The task:
Treat the line containing "majeurs qui expliquent les écarts" as the first line of the answer and the last line of the data as its final line, reproducing every line between exactly.
BEGIN
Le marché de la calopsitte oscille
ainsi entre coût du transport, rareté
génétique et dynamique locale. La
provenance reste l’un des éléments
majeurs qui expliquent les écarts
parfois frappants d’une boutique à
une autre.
END
Your solution:
majeurs qui expliquent les écarts
parfois frappants d’une boutique à
une autre.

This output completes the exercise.